Mas, para as médicas negras, entrar nesse mercado é apenas o primeiro de muitos desafios. Mais de uma dúzia de mulheres negras entrevistadas disseram que frequentemente ouviam comentários de colegas e de pacientes questionando sua credibilidade e enfraquecendo sua autoridade no trabalho. Tais experiências prejudicaram seu senso de confiança e dificultaram o trabalho em equipe, criando tensões que consomem um tempo precioso durante os procedimentos de emergência.

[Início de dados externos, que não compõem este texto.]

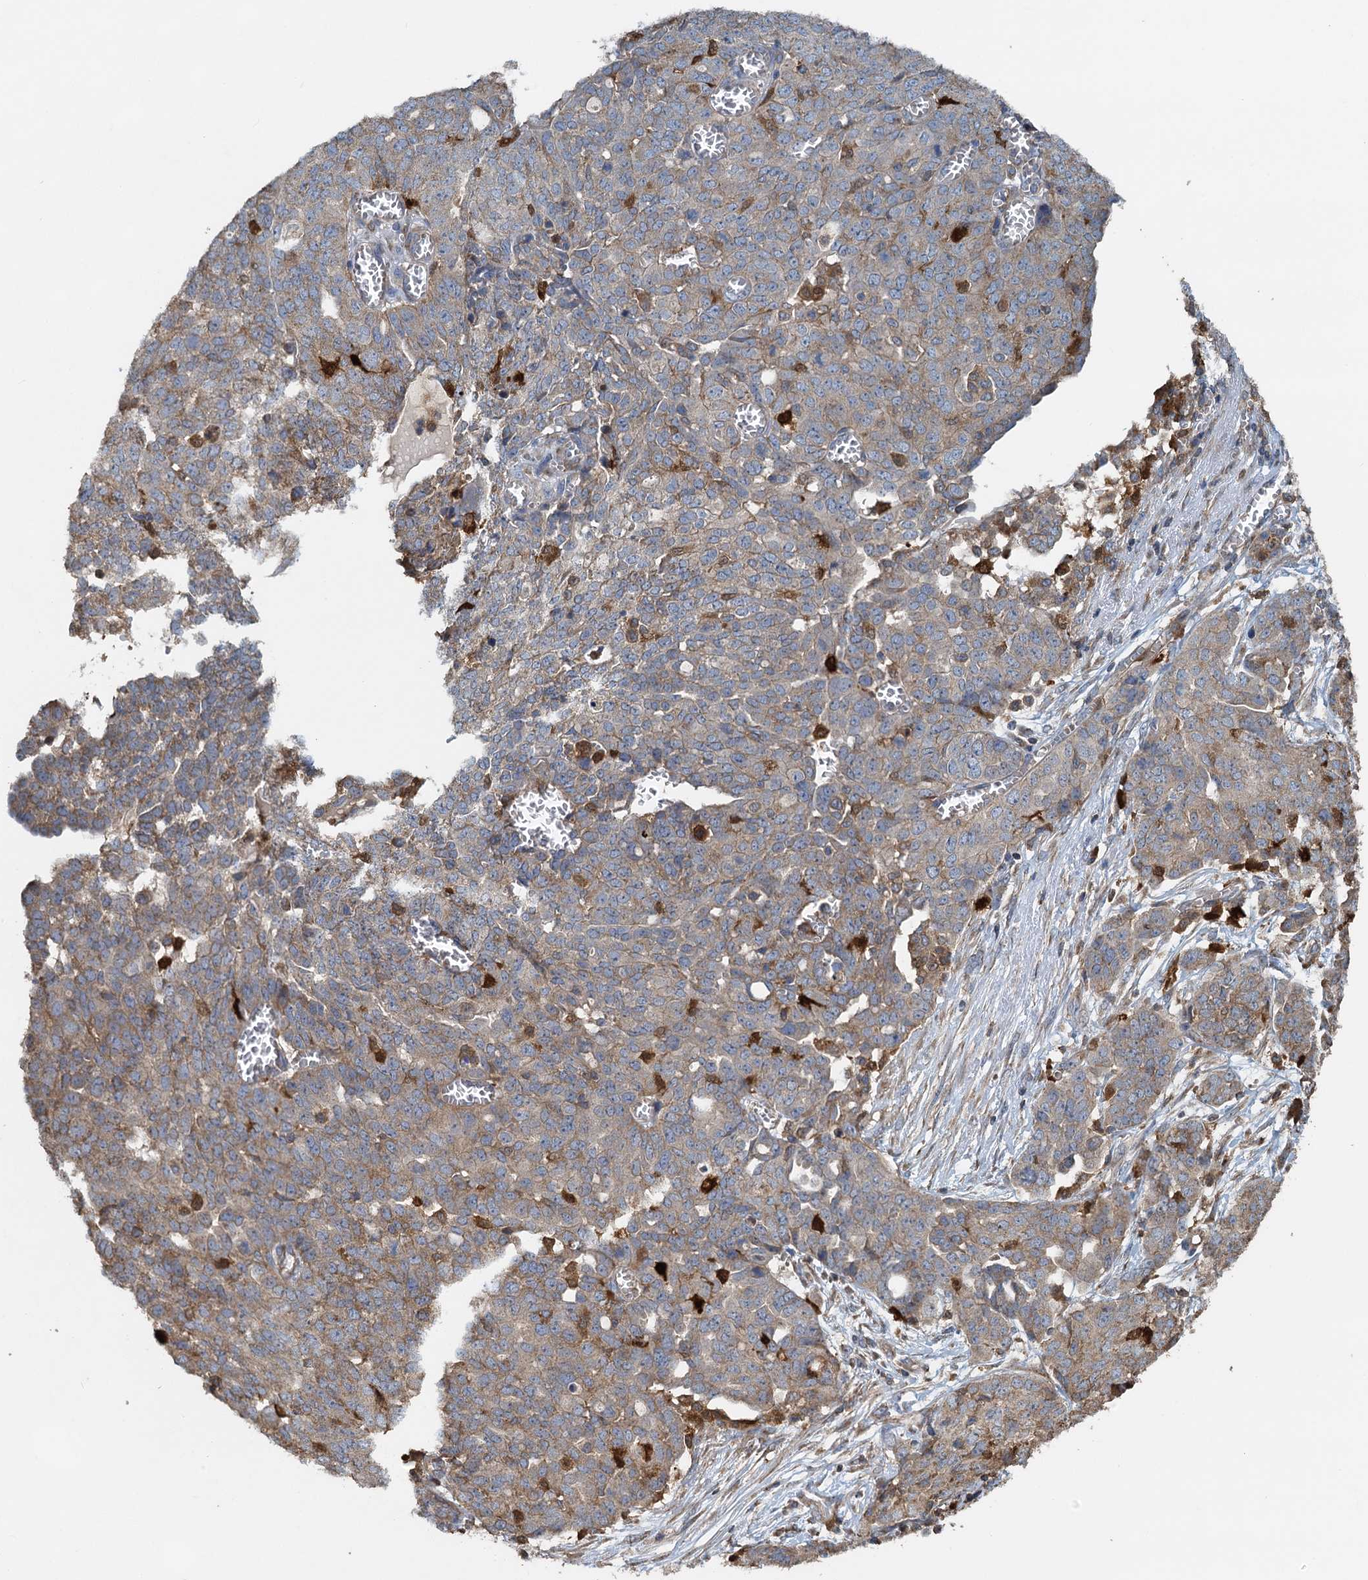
{"staining": {"intensity": "weak", "quantity": ">75%", "location": "cytoplasmic/membranous"}, "tissue": "ovarian cancer", "cell_type": "Tumor cells", "image_type": "cancer", "snomed": [{"axis": "morphology", "description": "Cystadenocarcinoma, serous, NOS"}, {"axis": "topography", "description": "Soft tissue"}, {"axis": "topography", "description": "Ovary"}], "caption": "Ovarian cancer tissue displays weak cytoplasmic/membranous staining in approximately >75% of tumor cells, visualized by immunohistochemistry. (brown staining indicates protein expression, while blue staining denotes nuclei).", "gene": "SDS", "patient": {"sex": "female", "age": 57}}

Alguns médicos negros afirmaram achar as microagressões particularmente frustrantes, uma vez que eles dão uma perspectiva inestimável ao atendimento que oferecem. Um estudo de 2018 mostrou que os pacientes negros apresentavam melhor resultado quando eram atendidos por médicos negros e eram mais propensos a concordar com as medidas de cuidado preventivo, como o exame de diabetes e o teste de colesterol.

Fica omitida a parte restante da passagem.